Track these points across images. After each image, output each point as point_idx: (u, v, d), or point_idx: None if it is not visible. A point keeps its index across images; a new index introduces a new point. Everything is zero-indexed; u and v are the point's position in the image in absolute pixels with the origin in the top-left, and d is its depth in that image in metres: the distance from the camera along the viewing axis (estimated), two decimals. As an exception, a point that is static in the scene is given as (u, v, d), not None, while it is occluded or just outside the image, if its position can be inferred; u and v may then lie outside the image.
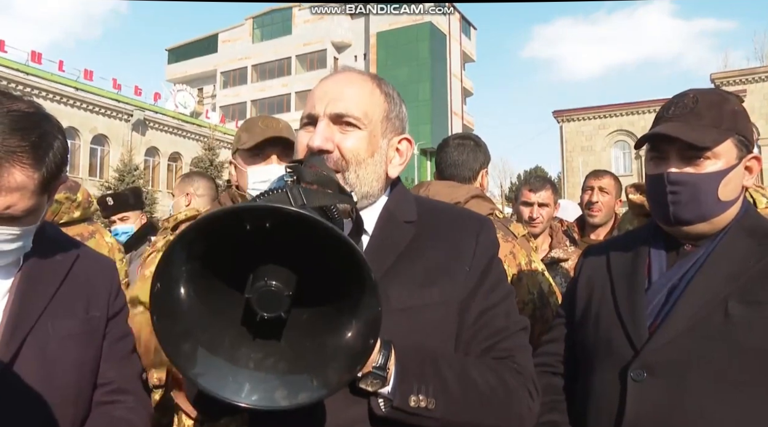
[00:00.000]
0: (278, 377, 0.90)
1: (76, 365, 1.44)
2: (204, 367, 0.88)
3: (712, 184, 1.41)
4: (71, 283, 1.47)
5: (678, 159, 1.44)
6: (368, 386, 1.09)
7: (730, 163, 1.42)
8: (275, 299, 0.86)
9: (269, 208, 0.82)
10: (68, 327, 1.43)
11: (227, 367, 0.90)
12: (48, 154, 1.29)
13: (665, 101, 1.56)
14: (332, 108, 1.26)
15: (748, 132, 1.46)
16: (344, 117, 1.26)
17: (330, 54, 50.61)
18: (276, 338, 0.92)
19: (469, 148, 2.60)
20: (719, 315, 1.36)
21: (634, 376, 1.40)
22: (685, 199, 1.43)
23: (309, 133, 1.27)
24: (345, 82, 1.31)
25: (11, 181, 1.24)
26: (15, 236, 1.32)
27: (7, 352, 1.32)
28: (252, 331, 0.91)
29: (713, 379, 1.34)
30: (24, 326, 1.36)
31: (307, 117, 1.29)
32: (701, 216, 1.44)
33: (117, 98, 35.67)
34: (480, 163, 2.62)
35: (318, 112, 1.27)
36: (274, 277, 0.86)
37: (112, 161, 33.62)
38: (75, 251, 1.54)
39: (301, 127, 1.31)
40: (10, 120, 1.25)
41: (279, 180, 1.04)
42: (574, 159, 40.05)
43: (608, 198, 3.81)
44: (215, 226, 0.83)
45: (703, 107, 1.44)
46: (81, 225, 2.58)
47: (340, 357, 0.90)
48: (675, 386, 1.36)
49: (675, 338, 1.38)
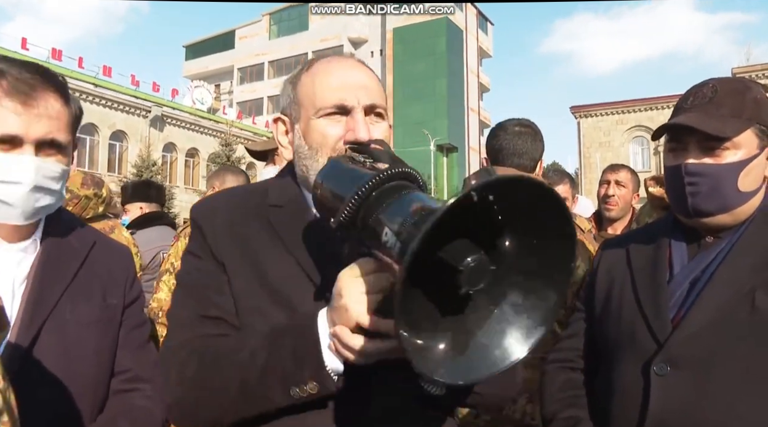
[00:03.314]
0: (466, 353, 0.93)
1: (95, 352, 1.45)
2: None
3: (732, 174, 1.38)
4: (89, 269, 1.48)
5: (697, 150, 1.41)
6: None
7: (751, 153, 1.40)
8: (481, 272, 0.88)
9: (519, 178, 0.87)
10: (86, 314, 1.44)
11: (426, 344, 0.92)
12: (70, 97, 1.41)
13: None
14: (366, 99, 1.26)
15: None
16: (376, 108, 1.28)
17: (346, 50, 50.54)
18: (461, 314, 0.95)
19: (530, 136, 2.47)
20: (746, 307, 1.33)
21: (657, 370, 1.37)
22: (704, 190, 1.40)
23: (337, 123, 1.25)
24: (363, 71, 1.31)
25: (50, 109, 1.33)
26: (59, 174, 1.37)
27: (27, 337, 1.34)
28: (442, 308, 0.94)
29: (739, 373, 1.31)
30: (43, 311, 1.37)
31: (337, 107, 1.25)
32: (722, 207, 1.41)
33: (135, 95, 35.95)
34: (540, 152, 2.49)
35: (352, 103, 1.25)
36: (469, 252, 0.88)
37: (131, 157, 33.94)
38: (92, 238, 1.55)
39: (323, 116, 1.26)
40: (36, 66, 1.37)
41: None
42: (591, 155, 39.72)
43: (625, 192, 3.78)
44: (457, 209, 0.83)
45: (723, 96, 1.41)
46: (103, 221, 2.63)
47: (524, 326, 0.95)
48: (700, 380, 1.33)
49: (699, 330, 1.36)
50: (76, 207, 2.44)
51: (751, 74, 32.83)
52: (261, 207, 1.32)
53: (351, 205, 1.00)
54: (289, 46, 52.99)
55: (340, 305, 1.05)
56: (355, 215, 1.00)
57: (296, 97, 1.32)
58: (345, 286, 1.05)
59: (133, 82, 36.85)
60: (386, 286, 1.04)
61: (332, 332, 1.07)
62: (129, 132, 35.14)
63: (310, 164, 1.27)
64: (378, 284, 1.04)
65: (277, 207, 1.32)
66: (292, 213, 1.31)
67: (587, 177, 38.90)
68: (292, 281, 1.23)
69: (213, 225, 1.30)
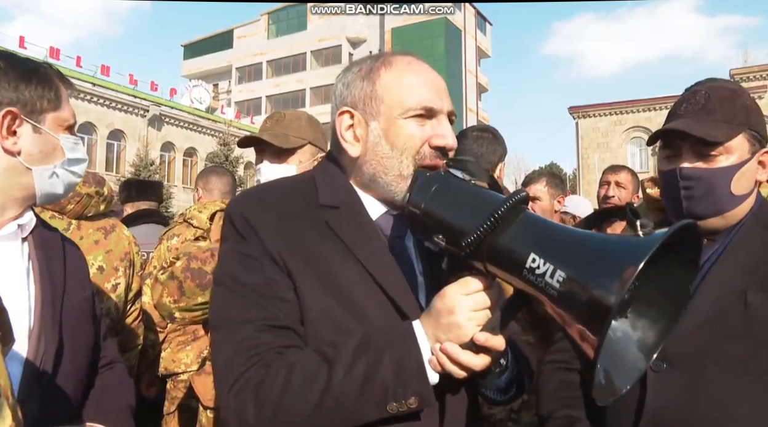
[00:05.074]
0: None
1: (88, 341, 1.53)
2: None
3: (725, 178, 1.42)
4: (69, 262, 1.54)
5: (691, 154, 1.44)
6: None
7: (742, 157, 1.43)
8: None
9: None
10: (79, 304, 1.51)
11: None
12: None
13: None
14: (449, 105, 1.28)
15: (760, 126, 1.46)
16: (452, 115, 1.28)
17: (345, 50, 50.59)
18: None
19: (488, 141, 2.60)
20: (738, 306, 1.36)
21: (653, 367, 1.40)
22: (698, 194, 1.43)
23: (422, 126, 1.24)
24: (438, 75, 1.31)
25: (66, 95, 1.48)
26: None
27: (51, 331, 1.39)
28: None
29: (734, 370, 1.34)
30: (57, 303, 1.43)
31: (426, 110, 1.24)
32: (715, 211, 1.44)
33: (133, 94, 35.93)
34: (498, 155, 2.61)
35: (442, 107, 1.25)
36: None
37: (129, 156, 33.91)
38: (58, 233, 1.60)
39: (410, 117, 1.24)
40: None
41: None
42: (590, 156, 39.74)
43: (625, 193, 3.79)
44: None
45: (715, 102, 1.45)
46: (104, 219, 2.61)
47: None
48: (695, 377, 1.37)
49: (694, 329, 1.38)
50: (78, 205, 2.44)
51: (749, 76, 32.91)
52: (313, 207, 1.25)
53: (482, 231, 1.02)
54: (287, 45, 52.95)
55: (451, 322, 1.08)
56: (483, 239, 1.03)
57: (375, 92, 1.26)
58: (457, 303, 1.08)
59: (131, 82, 36.85)
60: (494, 303, 1.09)
61: (440, 347, 1.08)
62: (127, 131, 35.10)
63: (391, 164, 1.24)
64: (486, 301, 1.08)
65: (333, 208, 1.25)
66: (350, 216, 1.25)
67: (585, 178, 38.94)
68: (362, 290, 1.19)
69: (267, 225, 1.21)
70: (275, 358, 1.13)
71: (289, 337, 1.16)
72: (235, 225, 1.23)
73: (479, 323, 1.08)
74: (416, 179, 1.19)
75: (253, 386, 1.10)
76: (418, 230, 1.15)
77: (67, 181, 1.47)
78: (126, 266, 2.61)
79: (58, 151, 1.43)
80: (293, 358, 1.12)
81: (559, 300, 0.93)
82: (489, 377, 1.19)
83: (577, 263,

###

_YOUR ASSIGNMENT_: In your transcription of the listing above, match each line exactly and include no pictures.

_SOLUTION_:
Track these points across images. After each image, output each point as point_idx: (u, v, d), or point_idx: None if it is not visible. A point keeps its index across images; a new index introduces a new point. Everything is zero-indexed; u and v are the point's position in the image in absolute pixels with the origin in the top-left, and d is its depth in that image in metres: the distance from the camera along the viewing axis (estimated), two decimals. As an exception, a point that is static in the scene is given as (u, v, d), not None, while it is occluded or just outside the image, if its position can be inferred; u and v may then lie outside the image.
[00:00.000]
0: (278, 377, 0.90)
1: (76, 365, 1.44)
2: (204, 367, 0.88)
3: (712, 184, 1.41)
4: (71, 283, 1.47)
5: (678, 159, 1.44)
6: (368, 386, 1.09)
7: (730, 163, 1.42)
8: (275, 299, 0.86)
9: (269, 208, 0.82)
10: (68, 327, 1.43)
11: (227, 367, 0.90)
12: (48, 154, 1.29)
13: (665, 101, 1.56)
14: (332, 108, 1.26)
15: (748, 132, 1.46)
16: (344, 117, 1.26)
17: (330, 54, 50.61)
18: (276, 338, 0.92)
19: (469, 148, 2.60)
20: (719, 315, 1.36)
21: (634, 376, 1.40)
22: (685, 199, 1.43)
23: (309, 133, 1.27)
24: (345, 82, 1.31)
25: (11, 181, 1.24)
26: (15, 236, 1.32)
27: (7, 352, 1.32)
28: (252, 331, 0.91)
29: (713, 379, 1.34)
30: (24, 326, 1.36)
31: (307, 117, 1.29)
32: (701, 216, 1.44)
33: (117, 98, 35.67)
34: (480, 163, 2.62)
35: (318, 112, 1.27)
36: (274, 277, 0.86)
37: (112, 161, 33.62)
38: (75, 251, 1.54)
39: (301, 127, 1.31)
40: (10, 120, 1.25)
41: (279, 180, 1.04)
42: (574, 159, 40.05)
43: (608, 198, 3.81)
44: (215, 226, 0.83)
45: (703, 107, 1.44)
46: (81, 225, 2.58)
47: (340, 357, 0.90)
48: (675, 386, 1.36)
49: (675, 338, 1.38)
[00:03.314]
0: (466, 353, 0.93)
1: (95, 352, 1.45)
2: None
3: (732, 174, 1.38)
4: (89, 269, 1.48)
5: (697, 150, 1.41)
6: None
7: (751, 153, 1.40)
8: (481, 272, 0.88)
9: (519, 178, 0.87)
10: (86, 314, 1.44)
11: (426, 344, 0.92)
12: (70, 97, 1.41)
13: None
14: (366, 99, 1.26)
15: None
16: (376, 108, 1.28)
17: (346, 50, 50.54)
18: (461, 314, 0.95)
19: (530, 136, 2.47)
20: (746, 307, 1.33)
21: (657, 370, 1.37)
22: (704, 190, 1.40)
23: (337, 123, 1.25)
24: (363, 71, 1.31)
25: (50, 109, 1.33)
26: (59, 174, 1.37)
27: (27, 337, 1.34)
28: (442, 308, 0.94)
29: (739, 373, 1.31)
30: (43, 311, 1.37)
31: (337, 107, 1.25)
32: (722, 207, 1.41)
33: (135, 95, 35.95)
34: (540, 152, 2.49)
35: (352, 103, 1.25)
36: (469, 252, 0.88)
37: (131, 157, 33.94)
38: (92, 238, 1.55)
39: (323, 116, 1.26)
40: (36, 66, 1.37)
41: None
42: (591, 155, 39.72)
43: (625, 192, 3.78)
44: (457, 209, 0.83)
45: (723, 96, 1.41)
46: (103, 221, 2.63)
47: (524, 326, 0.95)
48: (700, 380, 1.33)
49: (699, 330, 1.36)
50: (76, 207, 2.44)
51: (751, 74, 32.83)
52: (261, 207, 1.32)
53: (351, 205, 1.00)
54: (289, 46, 52.99)
55: (340, 305, 1.05)
56: (355, 215, 1.00)
57: (296, 97, 1.32)
58: (345, 286, 1.05)
59: (133, 82, 36.85)
60: (386, 286, 1.04)
61: (332, 332, 1.07)
62: (129, 132, 35.14)
63: (310, 164, 1.27)
64: (378, 284, 1.04)
65: (277, 207, 1.32)
66: (292, 213, 1.31)
67: (587, 177, 38.90)
68: (292, 281, 1.23)
69: (213, 225, 1.30)
[00:05.074]
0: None
1: (88, 341, 1.53)
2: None
3: (725, 178, 1.42)
4: (69, 262, 1.54)
5: (691, 154, 1.44)
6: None
7: (742, 157, 1.43)
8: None
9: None
10: (79, 304, 1.51)
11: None
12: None
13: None
14: (449, 105, 1.28)
15: (760, 126, 1.46)
16: (452, 115, 1.28)
17: (345, 50, 50.59)
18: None
19: (488, 141, 2.60)
20: (738, 306, 1.36)
21: (653, 367, 1.40)
22: (698, 194, 1.43)
23: (422, 126, 1.24)
24: (438, 75, 1.31)
25: (66, 95, 1.48)
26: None
27: (51, 331, 1.39)
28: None
29: (734, 370, 1.34)
30: (57, 303, 1.43)
31: (426, 110, 1.24)
32: (715, 211, 1.44)
33: (133, 94, 35.93)
34: (498, 155, 2.61)
35: (442, 107, 1.25)
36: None
37: (129, 156, 33.91)
38: (58, 233, 1.60)
39: (410, 117, 1.24)
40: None
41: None
42: (590, 156, 39.74)
43: (625, 193, 3.79)
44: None
45: (715, 102, 1.45)
46: (104, 219, 2.61)
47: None
48: (695, 377, 1.37)
49: (694, 329, 1.38)
50: (78, 205, 2.44)
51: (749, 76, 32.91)
52: (313, 207, 1.25)
53: (482, 231, 1.02)
54: (287, 45, 52.95)
55: (451, 322, 1.08)
56: (483, 239, 1.03)
57: (375, 92, 1.26)
58: (457, 303, 1.08)
59: (131, 82, 36.85)
60: (494, 303, 1.09)
61: (440, 347, 1.08)
62: (127, 131, 35.10)
63: (391, 164, 1.24)
64: (486, 301, 1.08)
65: (333, 208, 1.25)
66: (350, 216, 1.25)
67: (585, 178, 38.94)
68: (362, 290, 1.19)
69: (267, 225, 1.21)
70: (275, 358, 1.13)
71: (289, 337, 1.16)
72: (235, 225, 1.23)
73: (479, 323, 1.08)
74: (416, 179, 1.19)
75: (253, 386, 1.10)
76: (418, 230, 1.15)
77: (67, 181, 1.47)
78: (126, 266, 2.61)
79: (58, 151, 1.43)
80: (293, 358, 1.12)
81: (559, 300, 0.93)
82: (489, 377, 1.19)
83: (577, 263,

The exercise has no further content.